“I’m so bored. I hate my life.” - Britney Spears

Das Langweilige ist interessant geworden, weil das Interessante angefangen hat langweilig zu werden. – Thomas Mann

"Never for money/always for love" - The Talking Heads

Friday, March 24, 2006

the two bit underground man

As a small timer, a two-bit underground man, LI has a bit of a chip on his shoulder about the rich – envy of all that spread. At the same time, however, there is always the eternal mystery of wealth. Not the mystery of how it is accrued – the mystery of why. A mystery best expressed in the immortal dialogue between J. Gittes and Noah Cross in Chinatown:

“Cross: That's what I am doing. If the bond issue passes Tuesday, there'll be eight million dollars to build an aqueduct and reservoir. I'm doing it.
Gittes: Gonna be a lot of irate citizens when they find out that they're paying for water that they're not gonna get.
Cross: Oh, that's all taken care of. You see, Mr. Gits. Either you bring the water to LA or you bring LA to the water.
Gittes: How you gonna do that?
Cross: By incorporating the valley into the city. Simple as that.
Gittes: How much are you worth?
Cross: I've no idea. How much do you want?
Gittes: I just want to know what you're worth. Over ten million?
Cross: Oh my, yes!
Gittes: Why are you doing it? How much better can you eat? What can you buy that you can't already afford?
Cross: The future, Mr. Gits - the future! Now where's the girl. I want the only daughter I've got left. As you found out, Evelyn was lost to me a long time ago.
Gittes: Who do you blame for that - her?
Cross: I don't blame myself. You see, Mr. Gits. Most people never have to face the fact that at the right time, the right place, they're capable of anything.”

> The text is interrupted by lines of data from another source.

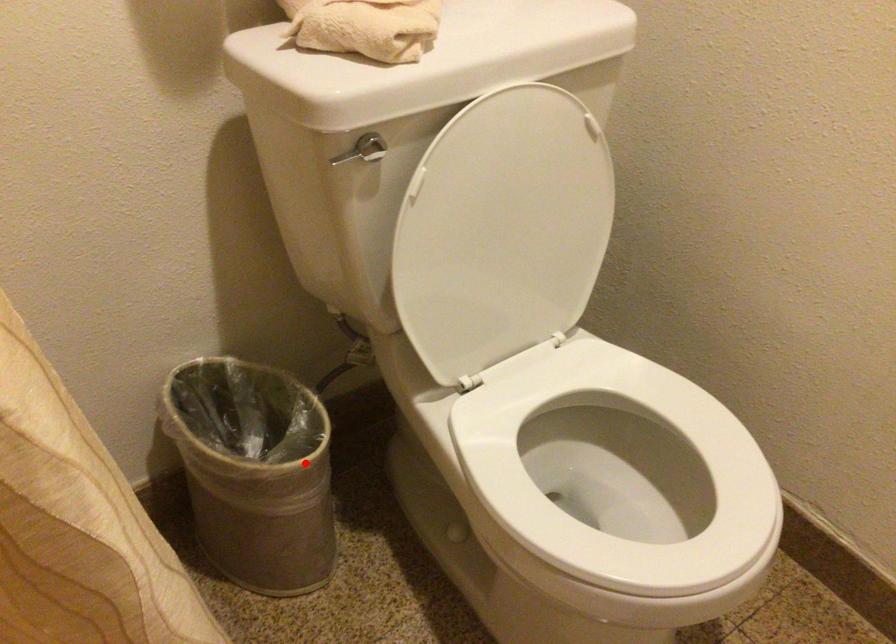
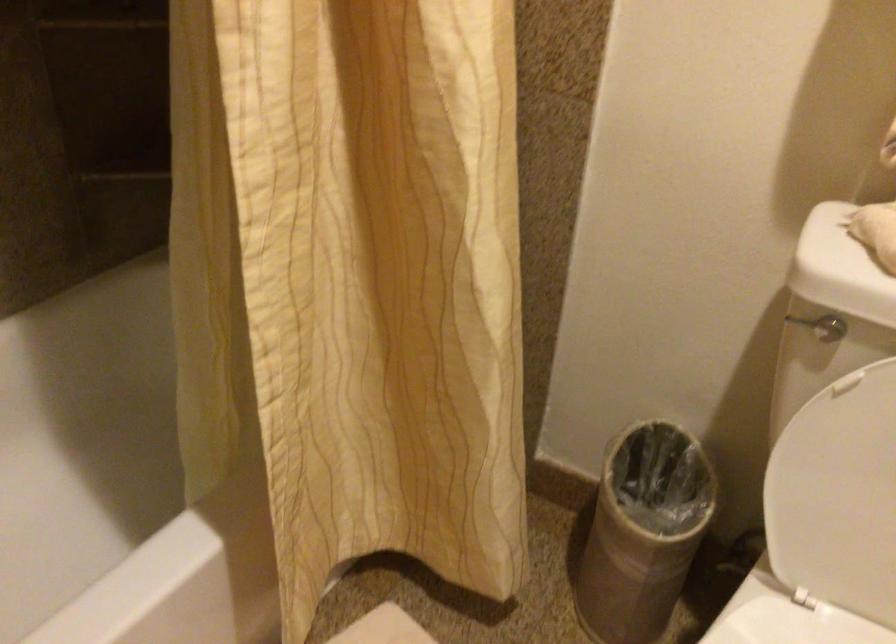
Question: I am providing you with two images of the same scene from different viewpoints. A red point is shown in image1. For the corresponding object point in image2, is it positioned nearer or farther from the camera?

Choices:
 (A) Nearer
 (B) Farther

Answer: (B)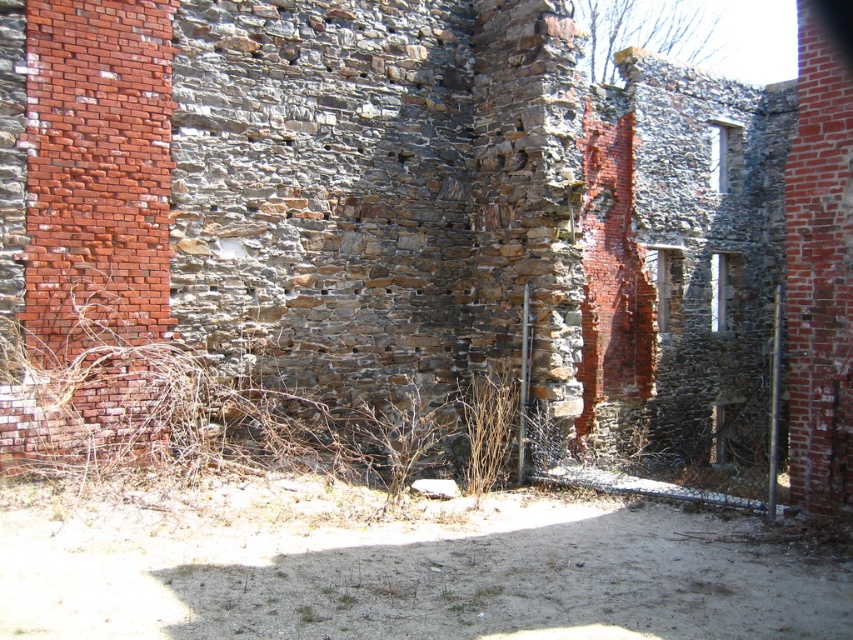
You are an archaeologist examining the ruins of an old building. You notice brown dry weed at center and brown dry grass at center growing in the same area. Which one is growing on top of the other?

The brown dry weed at center is positioned over the brown dry grass at center, meaning the weed is growing on top of the grass.

You are standing in front of the ruins of an old stone building. You notice two points marked in the scene. The first point is at coordinate (405,477) and the second is at (473,433). Which of these two points is closer to you?

Point (405,477) is closer to the viewer than point (473,433).

You are a botanist examining the ruins of an old stone building. You notice a point marked at coordinates (x=399, y=436). What type of vegetation is located at this point?

The point at (x=399, y=436) indicates brown dry weed at center.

This rather neatly ties together two of the great mysteries of society: the incest prohibition (poor nervous Evelyn) and the desire of certain people to endlessly, endlessly acquire wealth. But let’s not go to Freud just yet. I’ve been, in fact, going to Georg Simmel. The translating job I have has forced me to read a bit of Simmel’s Philosophy of Money. Simmel’s complete works are up on the Net, for those who have the German to read it. For pauvre moi, always a week away from having not a pot to piss in, I’ve been extremely interested in Simmel’s notion of a the connection between money and the its degree of separation from labor. The series of ends, as he calls it, that money has to traverse has an unpredictable impact on money. Anybody who has hung around the rich puzzles over how certain petty expenditures can discombobulate them at the same time that large, gaudy, unbelievable expenditures are so very calmly made that there is a greatness in them. It is the latter quality that F. Scott Fitz was talking about.

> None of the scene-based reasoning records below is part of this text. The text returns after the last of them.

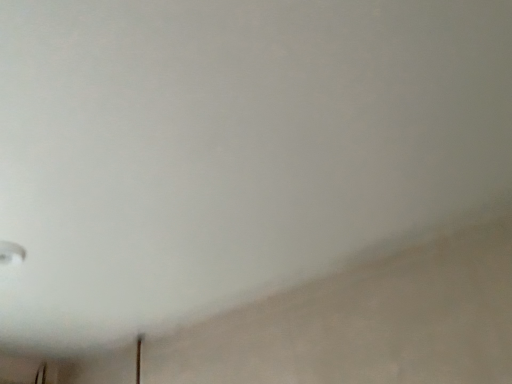
This screenshot has height=384, width=512. I want to click on white matte parachute at lower left, so click(11, 253).

In order to face white matte parachute at lower left, should I rotate leftwards or rightwards?

You should rotate left by 30.714 degrees.

The width and height of the screenshot is (512, 384). Describe the element at coordinates (11, 253) in the screenshot. I see `white matte parachute at lower left` at that location.

Identify the location of white matte parachute at lower left. The width and height of the screenshot is (512, 384). (11, 253).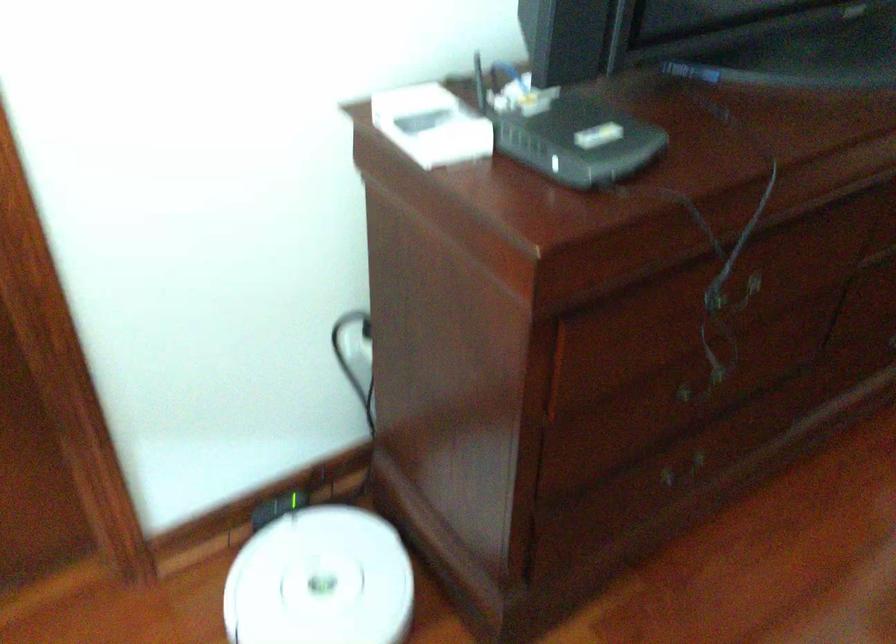
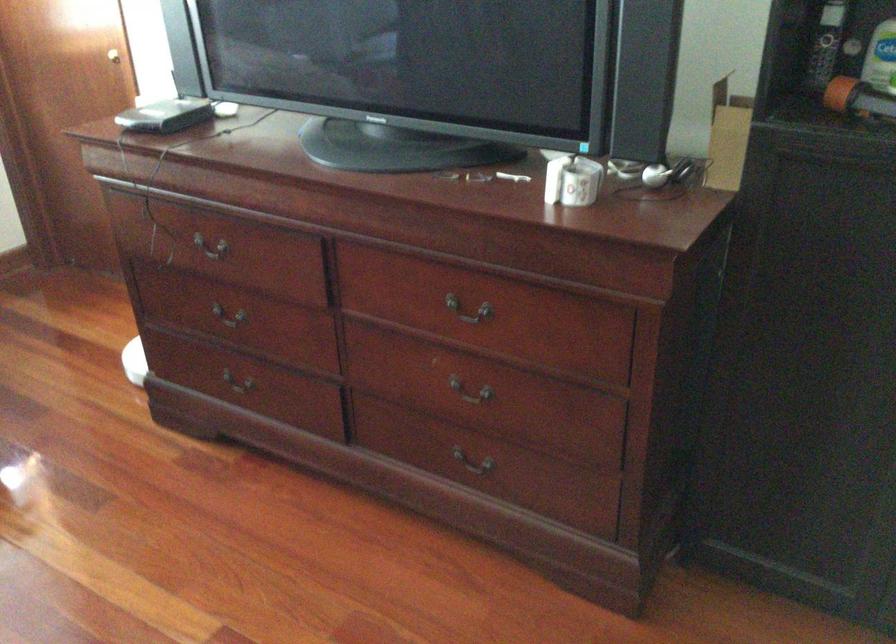
Locate, in the second image, the point that corresponds to pixel 631 377 in the first image.

(229, 313)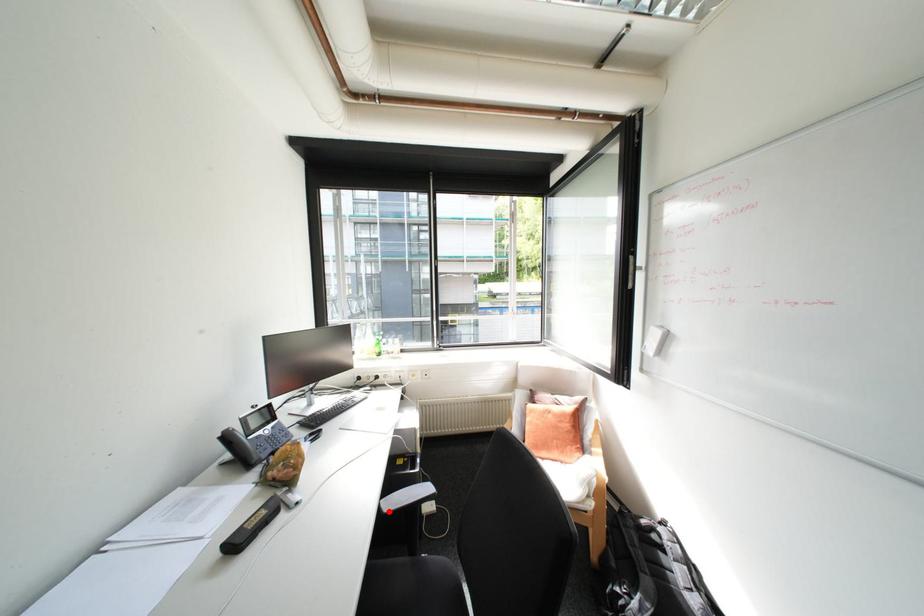
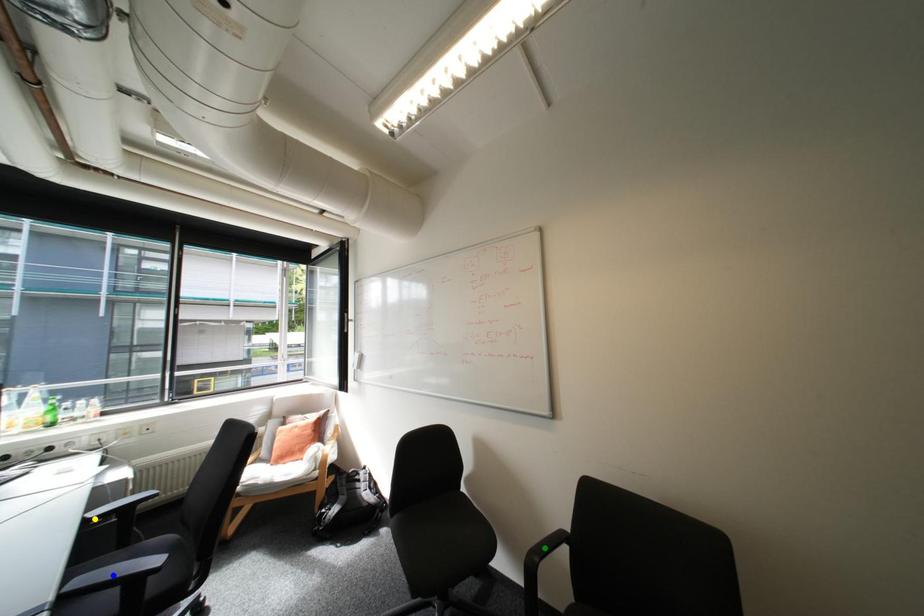
Question: I am providing you with two images of the same scene from different viewpoints. A red point is marked on the first image. You are given multiple points on the second image. Which mark in image 2 goes with the point in image 1?

Choices:
 (A) yellow point
 (B) blue point
 (C) green point

Answer: (A)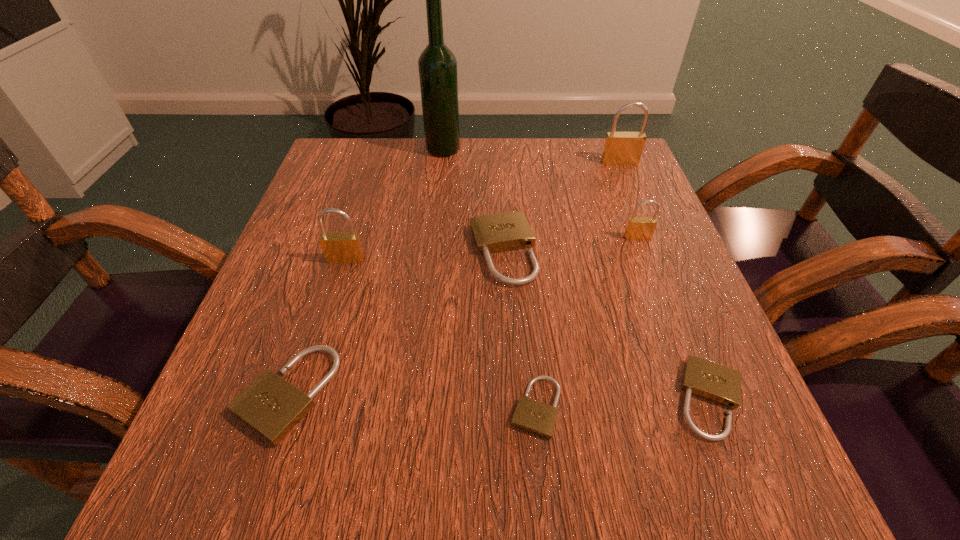
Select which beige padlock appears as the second closest to the leftmost brass padlock. Please provide its 2D coordinates. Your answer should be formatted as a tuple, i.e. [(x, y)], where the tuple contains the x and y coordinates of a point satisfying the conditions above.

[(500, 232)]

Image resolution: width=960 pixels, height=540 pixels. I want to click on beige padlock that is the third closest one to the green liquor, so click(538, 418).

Identify the location of free spot that satisfies the following two spatial constraints: 1. on the back side of the third biggest beige padlock; 2. on the right side of the shortest object. (535, 399).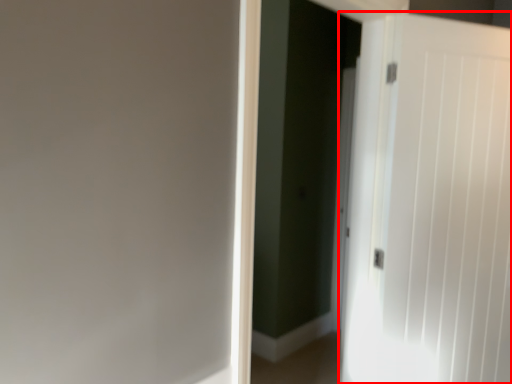
Question: Observing the image, what is the correct spatial positioning of door (annotated by the red box) in reference to screen door?

Choices:
 (A) right
 (B) left

Answer: (A)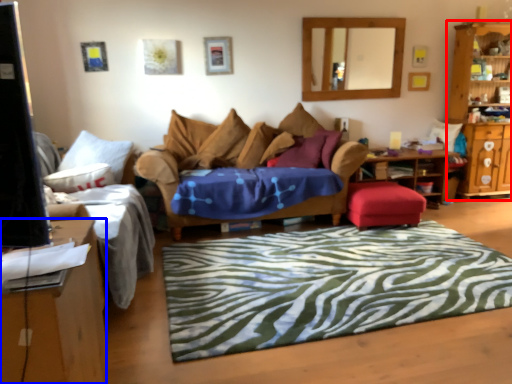
Question: Among these objects, which one is nearest to the camera, cabinetry (highlighted by a red box) or desk (highlighted by a blue box)?

Choices:
 (A) cabinetry
 (B) desk

Answer: (B)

So here is a bit from Simmel:

“We can’t deny, on a large enough scale … that there is a proportion between the tempo of earnings and that of expenditure.
Thus, nobody expends money more easily and with less prudence than the gambler, the goldminer and the demi-monde; and the ruinous financial policy of the Spanish since Carlos V can be pinned to the relative lack of work with which America’s noble metal fell to the lot of the Spanish.

This as it comes, so it goes (»wie gewonnen, so zerronnen«) refers not only to the objective structure of the economy, that tends to posit the security of the earned only as a price of a certain solidity of the earning: the professions of particularly easy and quick earning already contains in their objective circumstances the little canals, through which the earned has the tendency and chance to once again drain away.”

Now, for an economist, consumption is just consumption and there is no more mystery in it than the Eucharist holds for a Unitarian. But for LI, always wondering where the fuck my pittance goes to, those little canals are like fate, or the unconscious: the objectified unconscious of being broke. And yet, at a certain point, what can you do with that extra money? The objective circumstances of the rich, to correct F. Scott, are different. LI will return in another post to Simmel’s explanation of that.


New York Pervert said...

Roger-yes, they're different, which also explains why get rich; it alleviates boredom to some degree by changing the focus to getting extremely upset if some bauble is broken or your schedule is interrupted slightly. Also, if you come to a fork in the road with a rich person in it, take it--you'll get rich yourself, better for you.

You may like 'Ask the Dust' too. I'm sure you've read the Fante novel, and this is a good film translation. the novel is slight, no matter what all the brouhaha over Fante at the moment, so the movie is slighter than 'Chinatown' by a long shot; but you've got Towne scripting and directing, so the old Bunker Hill comes to life. Colin Farrell is even good in the part, although either one of the 'Brokeback' guys would have been a little more intense. I've looked at other Fante, and the others were unreadable.

roger said...


I didn't know they'd filmed that! Thanks for the tip. Fante is more interesting to me in terms of his bio, I admit, than his work, but I think I've only read Ask the Dust.